それじゃぁこの辺でと今日は帰る事にした。

少しやる事を思いついたからだ。

俺達はマルスに連れられ外に出る時、一緒にサレオも出てきたので謝っておく。


「すまんな、なんか余計な玩具与えてしまったみたいで。」

「いいんですよ、いつもの事ですからね。」


ただ単に兵士を治す為に呼ばれたのにそれを嫌とも思っていないってなんと好青年なのだろうか。

顔も性格もいいとか完璧すぎるな。


「悪い事をしたし、次ぎ来た時の土産は何がいい?」

「私はアムドゥス様が楽しそうにしていればそれが幸せなのですよ。あのお姿を見守るのが私の役目なのです!」


陶酔してるなぁ・・・というか、まさか・・・

少しカマをかけてみよう。


「今うちの町では大きな公園があってな。そこでは小さな子猫共が遊んでるんだが可愛いぞ?お前も来るか?」

「是非に!」


うん確定。やっぱり完璧な男なんて居ないんだよ。

こいつが来た時は事案が発生しないようにジーに言っておかないとな。


「他には2人の女性が居るんだっけ?どんな物が好きなんだ?」


とマルスに聞いてみた。


「シートリとソラッスという双子なんですが、いつも侵入者が見につけている服を欲しがりますね。かわいい物が有れば欲しいと。」


女性だからかわいい物が欲しいのは当たり前か。


「どの位の背丈なんだ?」

「そうですね・・・この位です。」


と出したのは掌?ん?背丈を聞いたんだよな?


「それって・・・?」

「15cm位ですね。何分、フェアリーなので。」

「妖精も悪魔とかあるの?」

「有りますよ。基本、妖精種は悪魔です。元一般人は精霊種になっていますね。まあ両種共に稀ですがね。」


まじか・・・エルフの国に行った時見たのは悪魔だったのか、しかも稀とか・・・捕まえて置けばよかった。

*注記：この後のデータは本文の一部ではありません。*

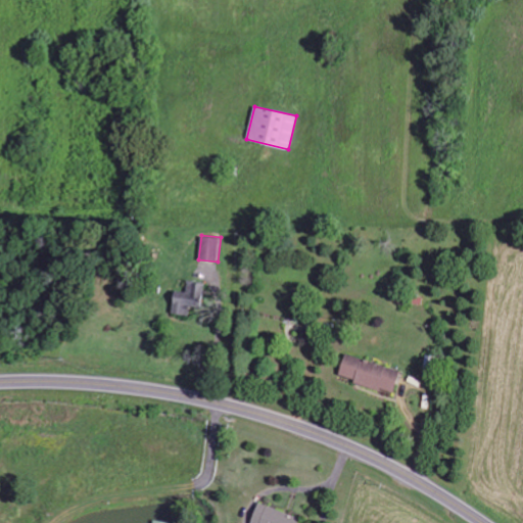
[(189,307),(201,308),(204,282),(187,280),(186,291),(174,290),(172,313),(188,315),(189,307)]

「そんなのが何で服なんて欲しがるんだ?でかすぎるだろ?」

「自分達で作ってるみたいですよ?」


何も知らずに悪魔が裁縫と聞くと変に聞こえるが、アムドゥスを見ている為か普通の事の様な気がしてきた。


「そいつらには服だな。楽しみにしておけと言っといてくれ。」

「ハハッ、判りました。伝えておきましょう。」

「後もう1人居るんだよな?」

「ええ、居ますよ。居るんだろ?挨拶位したらどうだ?」


マルスがそういうと背後で気配がした。

後ろを振り向くと全員がビックリする。


「うわわわっ!」


声を上げたのはカツだネロルは声すら出せずに居る。

コウとムズは身構える。その出てきた奴とはレイスである。


「やっぱバレてました?」


声は少し高いが関西弁とは・・・

そのレイスが俺らの前に回りこみ一礼する。


「おはつに。ワテはロノっちゅー者ですわ。」

「そうなんか。セン言いますネン。こっちこそよろしゅうに~」


ノリで関西弁で返した。

するとロノの瞳が怪しく光る。


「まさか関西の人でっか!?」

「爺ちゃんが大阪やねん。俺、海外やし。」

「まじで!大阪の何処でっか?」


と意気投合。見た目はアレだが気は合いそうだ。

次来る時の土産を考えながら話しつつ出口まで送ってもらった。

また来るよ~とグラニに飛び乗り手を振って別れる。

多分俺の予想は当たってると思う。緊急会議だな。

そう思いながらグラニをはしらせ急ぎ帰宅した。

もちろんカツとネロルはバイクで帰らせたが。

カツは虎の子の銃を土産に出されたのがショックらしく落ち込んでいた。